There are many childless couples out there. It is really rather sad when a couple desperately want to have a child but for biological reasons they are unable. Perhaps the problem has been an accident or physical injury, perhaps it is genetic. And in some cases the couple have simply left their run a little late because they were building a career. Then again they may have waited in order to become affluent enough to offer their children more than they had in their own childhood. No matter the reason, it is only natural for married couples to want to have children. Our heart goes out to them.

Science can help. There have been major advances in the technology available to assist reproduction. Science can often be the instrument God uses to give a childless couple the precious gift of life. But we have to be careful.

In order to understand our opposition to IVF it is important to know what the process entails.

The mother is typically placed on a hormone and supplement regime prior to the surgical harvesting of her eggs. The process can be painful and humiliating. The father supplies sperm, usually as a result of masturbation. Fertilisation occurs in a solution in a petri dish in a lab. Then some of the embryos are then implanted into the mother and the rest are either destroyed (they die) or they are frozen for possible use later.

If the embryos implanted in the mother ‘take’ they are left to grow for a few weeks or more and then a decision is made as to which will be allowed to grow to full term and which will be aborted. Often the one allowed to live is chosen on the basis of gender or desirable genetic features. Sometimes it is described as the most vigorous.

If the resulting pregnancy is not successful then the whole cycle starts again. Existing frozen embryos can be used or the mother can go through another harvesting procedure and the father can again provide sperm. Alternatively, a donor mother or father can be used, meaning that only one or the other of the married couple is a biological parent. At times, neither the mother nor the father is the biological parent of the resulting child.

The process has improved vastly since it was first pioneered back in 1978. However, it is far from perfect. There is no guarantee of success even after multiple – and expensive – procedures.

The Right to Life Association of Western Australia is opposed to Invitro (in glass) Fertilisation for three main reasons:

  1. Firstly, it separates the sexual union between the married couple from the procreation process. This reduces the gift of life to a mechanical process that can be measured in terms of success rates and it attempts to make man the architect of life.
  2. The second problem, and the greatest problem of all three is that as many as eight children die during each cycle of IVF – and it is not uncommon for couples to go through as many as four cycles. Some of these children simply die, others are deliberately aborted after implantation because they are less desirable or less vigorous than one or more of the other children.
  3. The third problem is that the process promotes – and attempts to normalise – abortion. It reduces the creation of new life to a mechanical process and suggests that anything less than the ‘perfect’ child at the perfect time can be destroyed out of convenience. It attempts to remove God from the equation.
  4. A relatively recent change to IVF philosophy is promoted by Swedish researchers who now recommend only one child be implanted back into the womb at a time, arguing that one embryo has about the same chance of coming to full pregnancy term as two or more. In both cases, the chance of success at that stage is about 40%. So, when the first one fails (6 times out of 10) a second fertilised egg, previously frozen, is transferred into the mother. The chances of success now lessen because frozen eggs have a lower success rate and a greater chance of abnormalities – which therefore leads doctors to recommend abortion. And to implanting a third embryo.

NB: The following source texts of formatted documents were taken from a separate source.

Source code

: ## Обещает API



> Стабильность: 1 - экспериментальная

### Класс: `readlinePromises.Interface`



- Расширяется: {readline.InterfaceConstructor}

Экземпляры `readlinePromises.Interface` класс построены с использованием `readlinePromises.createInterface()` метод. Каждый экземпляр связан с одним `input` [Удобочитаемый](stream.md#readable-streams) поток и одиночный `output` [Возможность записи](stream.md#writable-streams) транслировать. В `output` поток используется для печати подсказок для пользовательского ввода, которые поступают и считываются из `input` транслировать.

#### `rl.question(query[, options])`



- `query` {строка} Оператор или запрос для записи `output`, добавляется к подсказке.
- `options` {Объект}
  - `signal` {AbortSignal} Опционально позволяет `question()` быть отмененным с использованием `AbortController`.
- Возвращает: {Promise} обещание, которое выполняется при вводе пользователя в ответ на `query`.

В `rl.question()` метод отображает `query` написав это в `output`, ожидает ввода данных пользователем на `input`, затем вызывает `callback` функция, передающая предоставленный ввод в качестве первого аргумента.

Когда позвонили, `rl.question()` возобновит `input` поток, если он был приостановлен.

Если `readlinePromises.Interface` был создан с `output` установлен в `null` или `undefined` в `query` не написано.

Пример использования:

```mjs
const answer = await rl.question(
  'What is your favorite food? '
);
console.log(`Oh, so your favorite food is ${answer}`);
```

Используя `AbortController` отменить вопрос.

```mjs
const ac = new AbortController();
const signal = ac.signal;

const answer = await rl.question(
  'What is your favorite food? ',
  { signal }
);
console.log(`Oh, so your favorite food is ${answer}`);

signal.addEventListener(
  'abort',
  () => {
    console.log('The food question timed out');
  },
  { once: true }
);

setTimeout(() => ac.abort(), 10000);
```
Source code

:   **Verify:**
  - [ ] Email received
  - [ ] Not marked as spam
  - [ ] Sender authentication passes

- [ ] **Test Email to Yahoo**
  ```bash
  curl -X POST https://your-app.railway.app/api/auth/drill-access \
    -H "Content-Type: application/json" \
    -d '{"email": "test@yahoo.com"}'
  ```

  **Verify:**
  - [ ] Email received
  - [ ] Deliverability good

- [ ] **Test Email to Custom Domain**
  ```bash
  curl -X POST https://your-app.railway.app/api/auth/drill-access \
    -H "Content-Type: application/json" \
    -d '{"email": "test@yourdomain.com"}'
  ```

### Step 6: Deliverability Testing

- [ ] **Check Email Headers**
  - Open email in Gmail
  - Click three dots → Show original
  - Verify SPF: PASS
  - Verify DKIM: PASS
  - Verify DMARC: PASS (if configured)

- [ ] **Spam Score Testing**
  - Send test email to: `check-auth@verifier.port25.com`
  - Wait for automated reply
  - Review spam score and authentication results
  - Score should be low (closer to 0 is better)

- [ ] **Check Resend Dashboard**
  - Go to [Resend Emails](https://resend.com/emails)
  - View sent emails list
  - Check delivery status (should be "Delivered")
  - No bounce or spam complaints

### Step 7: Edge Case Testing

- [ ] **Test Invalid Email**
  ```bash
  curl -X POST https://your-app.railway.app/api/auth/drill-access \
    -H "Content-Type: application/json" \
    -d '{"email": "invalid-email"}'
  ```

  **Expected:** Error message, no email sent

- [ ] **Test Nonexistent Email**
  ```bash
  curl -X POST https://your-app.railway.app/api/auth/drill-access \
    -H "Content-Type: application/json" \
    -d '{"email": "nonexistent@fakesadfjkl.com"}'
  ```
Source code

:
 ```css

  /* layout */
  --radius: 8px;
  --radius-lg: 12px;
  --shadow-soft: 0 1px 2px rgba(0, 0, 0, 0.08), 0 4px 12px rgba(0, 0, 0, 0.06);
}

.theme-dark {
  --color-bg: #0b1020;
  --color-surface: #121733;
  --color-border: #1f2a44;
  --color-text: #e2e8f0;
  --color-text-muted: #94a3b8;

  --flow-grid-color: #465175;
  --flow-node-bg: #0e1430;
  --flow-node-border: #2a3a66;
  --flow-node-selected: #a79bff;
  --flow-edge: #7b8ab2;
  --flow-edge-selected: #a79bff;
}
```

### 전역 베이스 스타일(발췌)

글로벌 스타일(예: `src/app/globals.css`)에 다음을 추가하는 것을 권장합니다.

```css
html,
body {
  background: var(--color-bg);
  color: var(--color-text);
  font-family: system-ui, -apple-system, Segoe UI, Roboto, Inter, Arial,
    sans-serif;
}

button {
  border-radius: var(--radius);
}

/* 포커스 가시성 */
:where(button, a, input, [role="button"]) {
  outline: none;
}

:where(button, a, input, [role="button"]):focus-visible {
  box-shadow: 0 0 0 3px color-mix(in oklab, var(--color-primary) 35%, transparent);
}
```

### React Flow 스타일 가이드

It could be argued that this is a ‘better’ method (although it is not favoured by those who want to choose the one that is considered genetically more desirable). However this method doesn’t reduce the number of children who die in the laboratory prior to implantation. Secondly it doesn’t take into account what happens to the frozen embryos – which are often destroyed later, or worse, used for experimentation. Thirdly, it doesn’t negate the fact that couples still often know that the process will result in the termination of their offspring before they start – yet do it anyway.

The Right to Life Association of WA is not opposed to IVF per se, (although the separation of sex and procreation is troubling, and the required masturbation is also perhaps unacceptable) – it is just the deliberate and expected termination of life that is the problem.

Yet we believe that God wants every married couple to have a family if they can. We think it is OK for a couple to use whatever medical help they can in order to increase their chances of conceiving naturally – as long as the process does not result in the termination of life and preferably if it doesn’t separate the sex act between married couples from the procreation process. There is a lot of help around these days – including, for example, NaPro Technology.

We also suggest that couples should not put off having children in favour of travel, qualifications, career or financial need. Whilst these sound like good ideas the problem is that, for both men and women, fertility decreases dramatically as we get older. And even when we remain fertile, the chances of a woman carrying a child to term reduces as she gets older, particularly if she is late being primagravidae, and the chance of abnormalities increases.

The Right to Life Association of WA encourages all married couples to recognise that it should be God who decides about our families, not us. Love your spouse, accept children willingly from God whenever He gives them to you, and know you are not in charge.

And we would encourage all families to consider adoption or fostering. There are so many beautiful children out there just waiting for a Mum and Dad!

But finally we believe that as Christians it is not our place to judge nor condemn anyone on this matter – but at the same time it is our role, our duty, to advise.